By ANDREW NELSON, Staff Writer | Published November 13, 2014
ATLANTA—Marist School made a commitment to environmental stewardship as it built its new multimillion-dollar Ivy Street Center. With “light harvesting,” automatic occupancy sensors, and a rain garden, the newest campus building is the $14.6 million signature project in the first phase of the campus master plan.
“Sustainability has been a big feature on the campus. It fits in with the overall philosophy of the school,” said Marist Father John Harhager, school president.
Student clubs focus on environmental issues, the school recycles along with other conservation measures, and the Marist religious community has become more aware of conserving God’s earth, he said.
William Stelten, an architect at S/L/A/M Collaborative and 1985 graduate of Marist, said the school community chose carefully to design a building that will serve students for years.
“Marist gets full credit for embracing this. They took this farther than any other client has,” he said.
The Ivy Street Center is the new three-story, 55,000 square-foot facility on campus. It was built on the footprint of the razed Kuhrt Gym, a 50-year-old building. The name recognizes Marist’s roots in downtown Atlanta when its school was on Ivy Street. This airy new building lit by sunlight houses the math and English departments.
There are 16 classrooms in the building, in addition to a tiered lecture hall. The architects designed the classrooms to save on lighting costs by “harvesting” the sunlight. Blades on the exterior of the building along with “light shelves” in the classrooms redirect sunlight toward the farthest part of the room while students avoid the glare of direct sunlight, said Stelten.
The designs may be more than just energy-savers. The U.S. Green Building Council reported California students exposed to the most natural light did 20 to 26 percent better than students with the least amount of daylight.
By relying less on overhead lighting, the school cuts energy consumption and also reduces the classroom temperature, leading to less demand for air conditioning. In addition, all the classrooms feature occupancy sensors to turn off lights in an empty room. Each room also has its own climate control system.
The environmental design added to the construction costs up front, but school leaders envision savings will accrue over a long life for the building.
The school calculated that converting a gym to a building full of classrooms would increase lighting and other costs, so the sustainability features were incorporated to curb the increase, Father Harhager said.
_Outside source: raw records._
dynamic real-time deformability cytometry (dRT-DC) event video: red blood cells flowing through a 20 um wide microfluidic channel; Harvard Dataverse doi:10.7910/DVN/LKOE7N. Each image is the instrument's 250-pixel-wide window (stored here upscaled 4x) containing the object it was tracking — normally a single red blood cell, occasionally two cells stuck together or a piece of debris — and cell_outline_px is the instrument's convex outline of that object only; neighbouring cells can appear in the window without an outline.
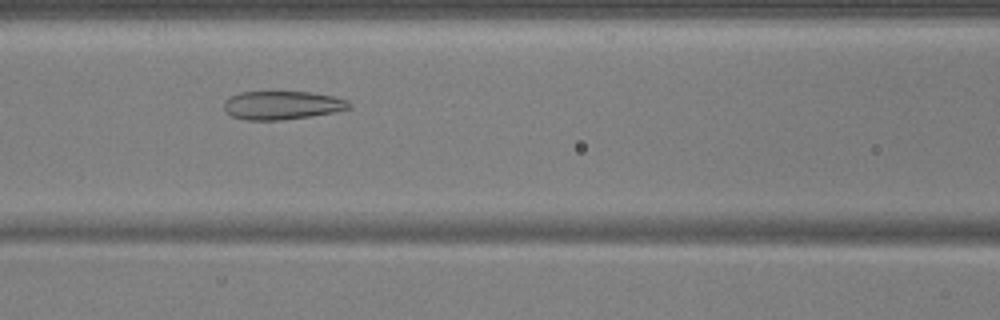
{"species": "common noctule bat (a hibernating species)", "species_latin": "Nyctalus noctula", "temperature_condition": "warm", "stored_images_in_passage": 51, "camera_frame_rate_fps": 3000, "um_per_image_px": 0.085, "animal": {"sex": "male", "body_mass_g": 17.9, "forearm_length_mm": 54.2}, "frame": {"image": 1, "passage_image": 21, "time_ms": 6.667, "image_size_px": [1000, 320], "cell_outline_px": [[352, 108], [336, 112], [312, 116], [280, 120], [244, 120], [232, 116], [224, 112], [224, 100], [228, 96], [240, 92], [312, 92], [332, 96], [348, 100], [352, 104]], "centroid_in_image_um": [23.98, 8.95], "position_along_channel_um": 142.6, "area_um2": 21.1}}
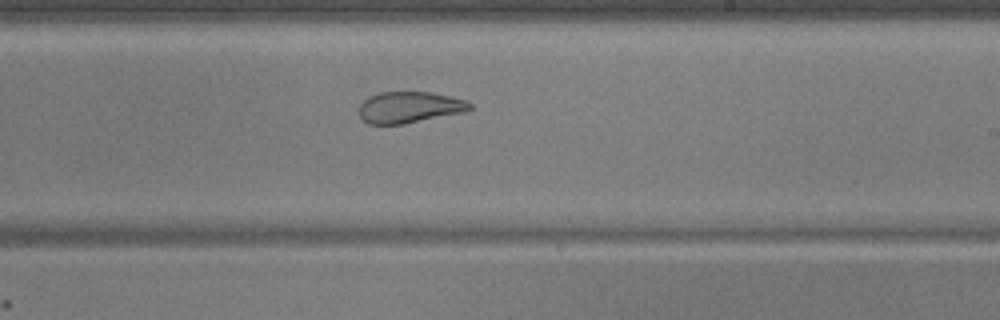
{"frame": {"image": 2, "passage_image": 30, "time_ms": 9.667, "image_size_px": [1000, 320], "cell_outline_px": [[472, 108], [468, 112], [404, 124], [368, 124], [360, 116], [360, 104], [368, 96], [380, 92], [432, 92], [452, 96], [464, 100], [472, 104]], "centroid_in_image_um": [34.85, 9.12], "position_along_channel_um": 254.2, "area_um2": 20.46}}
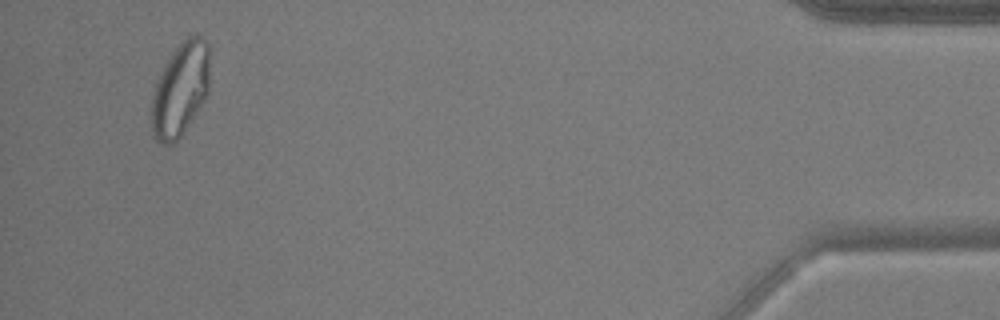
{"frame": {"image": 3, "passage_image": 49, "time_ms": 16.0, "image_size_px": [1000, 320], "cell_outline_px": [[208, 92], [204, 100], [184, 132], [172, 144], [164, 144], [156, 140], [152, 128], [152, 92], [156, 80], [164, 64], [180, 40], [188, 36], [200, 36], [208, 44]], "centroid_in_image_um": [15.3, 7.58], "position_along_channel_um": 419.9, "area_um2": 31.62}, "authors_computed_cell_mechanics": {"area_um2": 27.9752, "velocity_mm_per_s": 3.7355, "shape_relaxation_time_tau1_ms": null, "shape_relaxation_time_tau2_ms": 1.2831, "deformation_change_tau1": null, "deformation_change_tau2": 0.0777}}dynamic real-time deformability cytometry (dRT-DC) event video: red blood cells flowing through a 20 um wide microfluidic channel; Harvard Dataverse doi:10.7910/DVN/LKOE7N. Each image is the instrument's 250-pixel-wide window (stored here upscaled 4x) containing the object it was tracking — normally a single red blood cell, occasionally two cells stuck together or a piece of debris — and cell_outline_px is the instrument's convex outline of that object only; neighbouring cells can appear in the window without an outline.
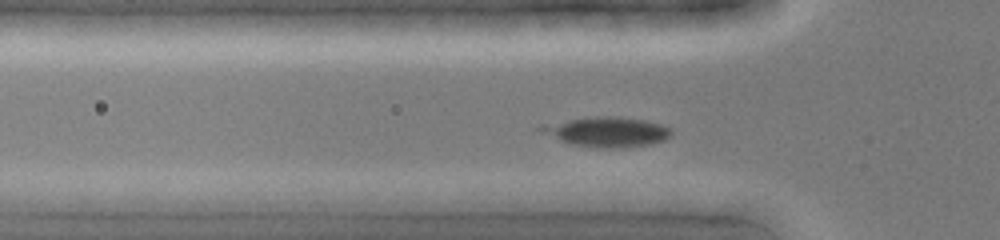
{"species": "common noctule bat (a hibernating species)", "species_latin": "Nyctalus noctula", "temperature_condition": "cold", "stored_images_in_passage": 4, "segment_of_instrument_passage": [1, 2], "camera_frame_rate_fps": 3000, "um_per_image_px": 0.085, "animal": {"sex": "female", "body_mass_g": 19.0, "forearm_length_mm": 51.5}, "frame": {"image": 1, "passage_image": 3, "time_ms": 0.667, "image_size_px": [1000, 240], "cell_outline_px": [[588, 200], [568, 212], [364, 200], [372, 192], [528, 192]], "centroid_in_image_um": [41.13, 16.99], "position_along_channel_um": 84.7, "area_um2": 20.69}}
Since it is a new classroom building, the school cannot deduce the cost savings due to the environmental features. Instead, the school will be studying the renovation of the main St. Peter Chanel building on campus, which is to be finished next summer. This building is being remodeled with the same features as the Ivy Street Center. The school can then compare costs to see if the environmental features save money on lighting and other bills.
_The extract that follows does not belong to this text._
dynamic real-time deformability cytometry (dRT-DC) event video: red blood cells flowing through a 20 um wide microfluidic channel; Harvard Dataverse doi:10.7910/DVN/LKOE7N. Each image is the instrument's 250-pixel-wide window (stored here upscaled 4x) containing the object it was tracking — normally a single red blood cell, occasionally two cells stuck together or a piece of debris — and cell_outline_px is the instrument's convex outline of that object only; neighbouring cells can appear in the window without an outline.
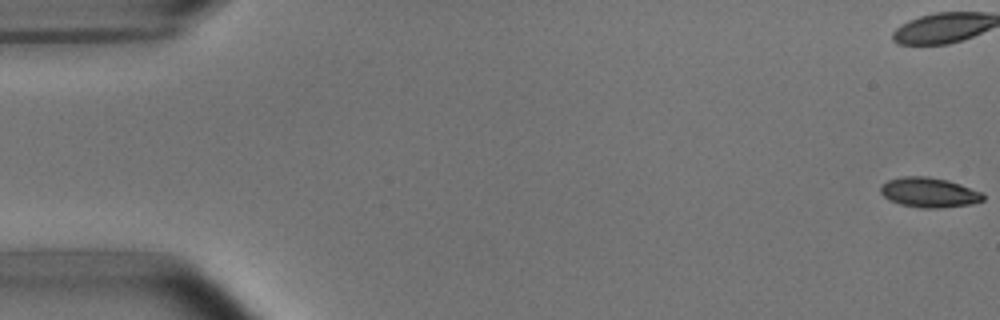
{"species": "common noctule bat (a hibernating species)", "species_latin": "Nyctalus noctula", "temperature_condition": "room temperature", "stored_images_in_passage": 6, "camera_frame_rate_fps": 3000, "um_per_image_px": 0.085, "animal": {"sex": "male", "body_mass_g": 15.6}, "frame": {"image": 1, "passage_image": 1, "time_ms": 0.0, "image_size_px": [1000, 320], "cell_outline_px": [[984, 200], [972, 204], [940, 208], [920, 208], [900, 204], [888, 200], [880, 192], [880, 184], [888, 180], [900, 176], [928, 176], [948, 180], [984, 192]], "centroid_in_image_um": [78.97, 16.35], "position_along_channel_um": 6.0, "area_um2": 18.15}}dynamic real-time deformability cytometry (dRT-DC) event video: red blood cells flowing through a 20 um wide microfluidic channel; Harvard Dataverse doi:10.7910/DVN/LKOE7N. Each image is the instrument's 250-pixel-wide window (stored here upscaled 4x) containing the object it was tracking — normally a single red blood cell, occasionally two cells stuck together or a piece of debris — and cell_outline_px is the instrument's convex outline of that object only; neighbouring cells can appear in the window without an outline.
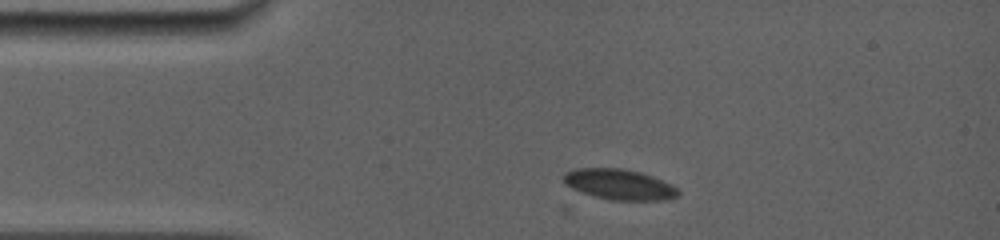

“You pay a little bit more, but you reap benefits long term. We put up buildings for long-term use. We are going to get many, many years out of the building,” the priest said.
Another new feature controls water runoff to Nancy Creek, which cuts across the campus. To help prevent flooding of the creek and conserve water, a 6,200-gallon cistern collects rainwater off the roof of the Ivy Street Center.
Stelten said commercial and residential development in Dunwoody changed the watershed around the creek so there is less soil to absorb rainwater. As a result, excess water ends up in the creek, which overflows its banks.
Rainwater collected in the above-ground cistern can be reserved for later use. Runoff is directed into a “rain garden” of shrubbery and trees that can absorb the water. The building is also surrounded by lawn and green space for the first time, so more water can be absorbed.
Another new project was redesigning the arcade underneath the school’s main building, St. Peter Chanel. Students performed drills there when Marist was a military day school. Now, students socialize there.
Designers thought the space was not used to its full potential, but school leaders saw its value to students and school tradition. So builders reused the space, erecting glass walls to enclose a portion of the arcade as a meeting area for student clubs and dining. Some of the oversized glass walls can be folded to open the space to ventilation.
Stelten said air conditioning and heating were installed, but with ceiling fans and the cross breezes, the meeting space should not need the climate control.